### Passage provided

George Rebane
[This autobiographical sketch recounts the Rebane family’s entrance into the post-war world of displaced persons just after the war ended in Germany, and before the ‘final disposition’ of the east European refugees would stabilize. We and thousands like us were still in mortal danger of being forcefully ‘repatriated’. This was to be our second escape from Augsburg.
The chronological order of these sketches and their links are listed below. These and future additions, including other related travels, are assembled in the My Story section of RR. Background on Estonia and stories from my earlier years during the war are marbled into the series 'Road Ruminations' written during our June 2008 return trip to Estonia.]
‘Christmas in Stettin – 1944’ , ‘The Last Train from Stettin’ , ‘1945 – The year Easter was cancelled’ , ‘The War Ends in Liederberg’ , ‘Sixty years ago today – 4 May 1949’
This piece follows the events described in ‘The War Ends in Liederberg’. The upcoming story of the Geislingen Displaced Persons Camp years will conclude the pre-America phase of my life.]
Our ride south from Liederberg in the back of the Army ¾ ton truck ended in Augsburg, the war devastated city where in 1518 Martin Luther was examined for heresy and escaped northward in the dead of night. Within two weeks of the war’s end on 8 May 1945, the western allies established a series of collection points – it was too early yet to call them actual camps – for the hundreds of thousands of east Europeans who were lucky enough to find themselves west of the Red Army when the bullets stopped flying. Vello, Ellen, and their son Jüri Rebane were among the very fortunate – or were they?

### Problem description
Copy out the autobiographical sketch above about the Rebane family's arrival in Augsburg, word for word and in full.

### Exercise data
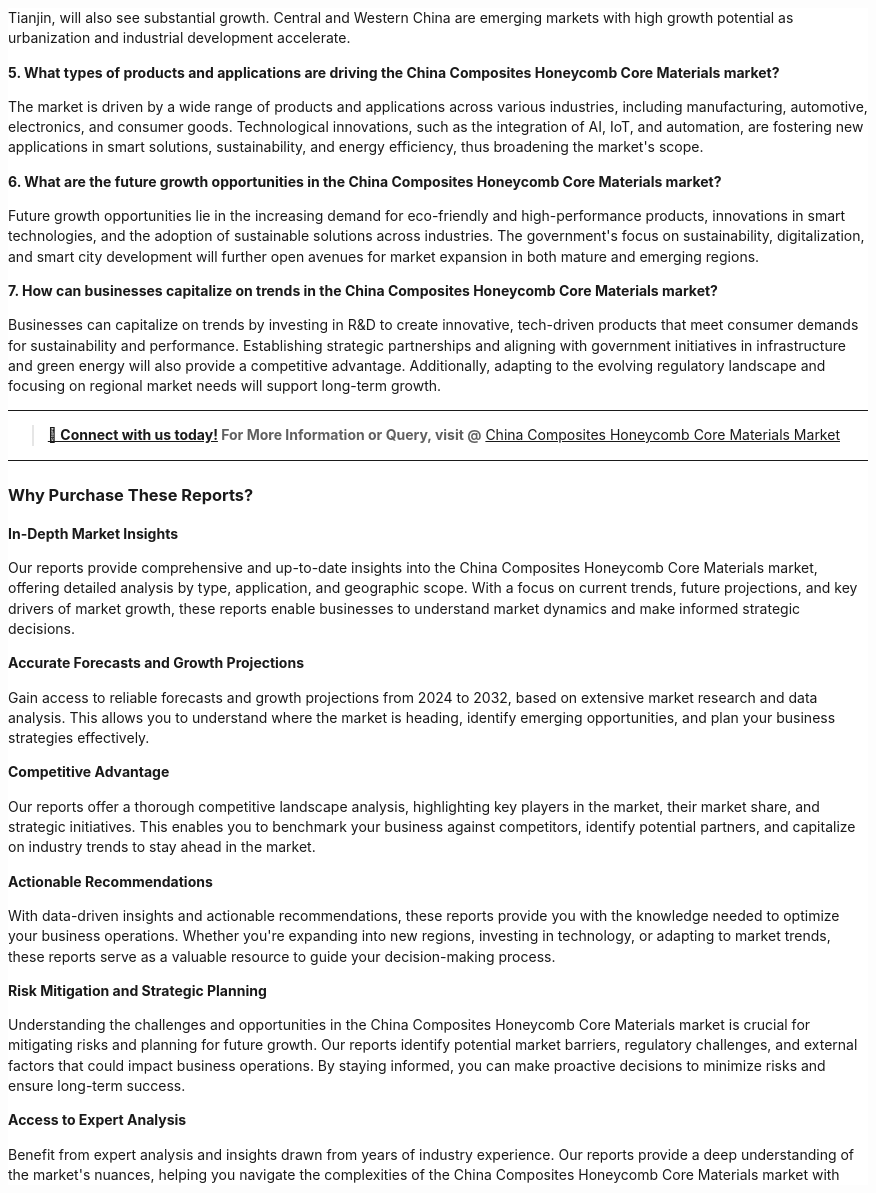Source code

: Tianjin, will also see substantial growth. Central and Western China are emerging markets with high growth potential as urbanization and industrial development accelerate.</p><p class="" data-start="1951" data-end="2402"><strong data-start="1951" data-end="2032">5. What types of products and applications are driving the China Composites Honeycomb Core Materials market?</strong></p><p class="" data-start="1951" data-end="2402">The market is driven by a wide range of products and applications across various industries, including manufacturing, automotive, electronics, and consumer goods. Technological innovations, such as the integration of AI, IoT, and automation, are fostering new applications in smart solutions, sustainability, and energy efficiency, thus broadening the market's scope.</p><p class="" data-start="2404" data-end="2849"><strong data-start="2404" data-end="2477">6. What are the future growth opportunities in the China Composites Honeycomb Core Materials market?</strong></p><p class="" data-start="2404" data-end="2849">Future growth opportunities lie in the increasing demand for eco-friendly and high-performance products, innovations in smart technologies, and the adoption of sustainable solutions across industries. The government's focus on sustainability, digitalization, and smart city development will further open avenues for market expansion in both mature and emerging regions.</p><p class="" data-start="2851" data-end="3371"><strong data-start="2851" data-end="2923">7. How can businesses capitalize on trends in the China Composites Honeycomb Core Materials market?</strong></p><p class="" data-start="2851" data-end="3371">Businesses can capitalize on trends by investing in R&amp;D to create innovative, tech-driven products that meet consumer demands for sustainability and performance. Establishing strategic partnerships and aligning with government initiatives in infrastructure and green energy will also provide a competitive advantage. Additionally, adapting to the evolving regulatory landscape and focusing on regional market needs will support long-term growth.</p><hr /><blockquote><p><span class="font-[700]"><strong><a href="https://www.marketresearchintellect.com/product/global-composites-honeycomb-core-materials-market/?utm_source=Linkedin&utm_medium=019">📩 Connect with us today!</a> For More Information or Query, visit&nbsp;@</strong>&nbsp;</span><span class="font-[700]"><a href="https://www.marketresearchintellect.com/product/global-composites-honeycomb-core-materials-market/?utm_source=Linkedin&utm_medium=019" target="_blank" data-tracking-control-name="article-ssr-frontend-pulse_little-text-block" data-tracking-will-navigate="" data-test-link="">China Composites Honeycomb Core Materials Market</a></span></p></blockquote><hr /><h3 class="" data-start="164" data-end="199"><strong data-start="168" data-end="199">Why Purchase These Reports?</strong></h3><p class="" data-start="201" data-end="575"><strong data-start="201" data-end="229">In-Depth Market Insights</strong></p><p class="" data-start="201" data-end="575">Our reports provide comprehensive and up-to-date insights into the China Composites Honeycomb Core Materials market, offering detailed analysis by type, application, and geographic scope. With a focus on current trends, future projections, and key drivers of market growth, these reports enable businesses to understand market dynamics and make informed strategic decisions.</p><p class="" data-start="577" data-end="893"><strong data-start="577" data-end="622">Accurate Forecasts and Growth Projections</strong></p><p class="" data-start="577" data-end="893">Gain access to reliable forecasts and growth projections from 2024 to 2032, based on extensive market research and data analysis. This allows you to understand where the market is heading, identify emerging opportunities, and plan your business strategies effectively.</p><p class="" data-start="895" data-end="1227"><strong data-start="895" data-end="920">Competitive Advantage</strong></p><p class="" data-start="895" data-end="1227">Our reports offer a thorough competitive landscape analysis, highlighting key players in the market, their market share, and strategic initiatives. This enables you to benchmark your business against competitors, identify potential partners, and capitalize on industry trends to stay ahead in the market.</p><p class="" data-start="1229" data-end="1589"><strong data-start="1229" data-end="1259">Actionable Recommendations</strong></p><p class="" data-start="1229" data-end="1589">With data-driven insights and actionable recommendations, these reports provide you with the knowledge needed to optimize your business operations. Whether you're expanding into new regions, investing in technology, or adapting to market trends, these reports serve as a valuable resource to guide your decision-making process.</p><p class="" data-start="1591" data-end="2004"><strong data-start="1591" data-end="1633">Risk Mitigation and Strategic Planning</strong></p><p class="" data-start="1591" data-end="2004">Understanding the challenges and opportunities in the China Composites Honeycomb Core Materials market is crucial for mitigating risks and planning for future growth. Our reports identify potential market barriers, regulatory challenges, and external factors that could impact business operations. By staying informed, you can make proactive decisions to minimize risks and ensure long-term success.</p><p class="" data-start="2006" data-end="2266"><strong data-start="2006" data-end="2035">Access to Expert Analysis</strong></p><p class="" data-start="2006" data-end="2266">Benefit from expert analysis and insights drawn from years of industry experience. Our reports provide a deep understanding of the market's nuances, helping you navigate the complexities of the China Composites Honeycomb Core Materials market with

### Response for this exercise
George Rebane
[This autobiographical sketch recounts the Rebane family’s entrance into the post-war world of displaced persons just after the war ended in Germany, and before the ‘final disposition’ of the east European refugees would stabilize. We and thousands like us were still in mortal danger of being forcefully ‘repatriated’. This was to be our second escape from Augsburg.
The chronological order of these sketches and their links are listed below. These and future additions, including other related travels, are assembled in the My Story section of RR. Background on Estonia and stories from my earlier years during the war are marbled into the series 'Road Ruminations' written during our June 2008 return trip to Estonia.]
‘Christmas in Stettin – 1944’ , ‘The Last Train from Stettin’ , ‘1945 – The year Easter was cancelled’ , ‘The War Ends in Liederberg’ , ‘Sixty years ago today – 4 May 1949’
This piece follows the events described in ‘The War Ends in Liederberg’. The upcoming story of the Geislingen Displaced Persons Camp years will conclude the pre-America phase of my life.]
Our ride south from Liederberg in the back of the Army ¾ ton truck ended in Augsburg, the war devastated city where in 1518 Martin Luther was examined for heresy and escaped northward in the dead of night. Within two weeks of the war’s end on 8 May 1945, the western allies established a series of collection points – it was too early yet to call them actual camps – for the hundreds of thousands of east Europeans who were lucky enough to find themselves west of the Red Army when the bullets stopped flying. Vello, Ellen, and their son Jüri Rebane were among the very fortunate – or were they?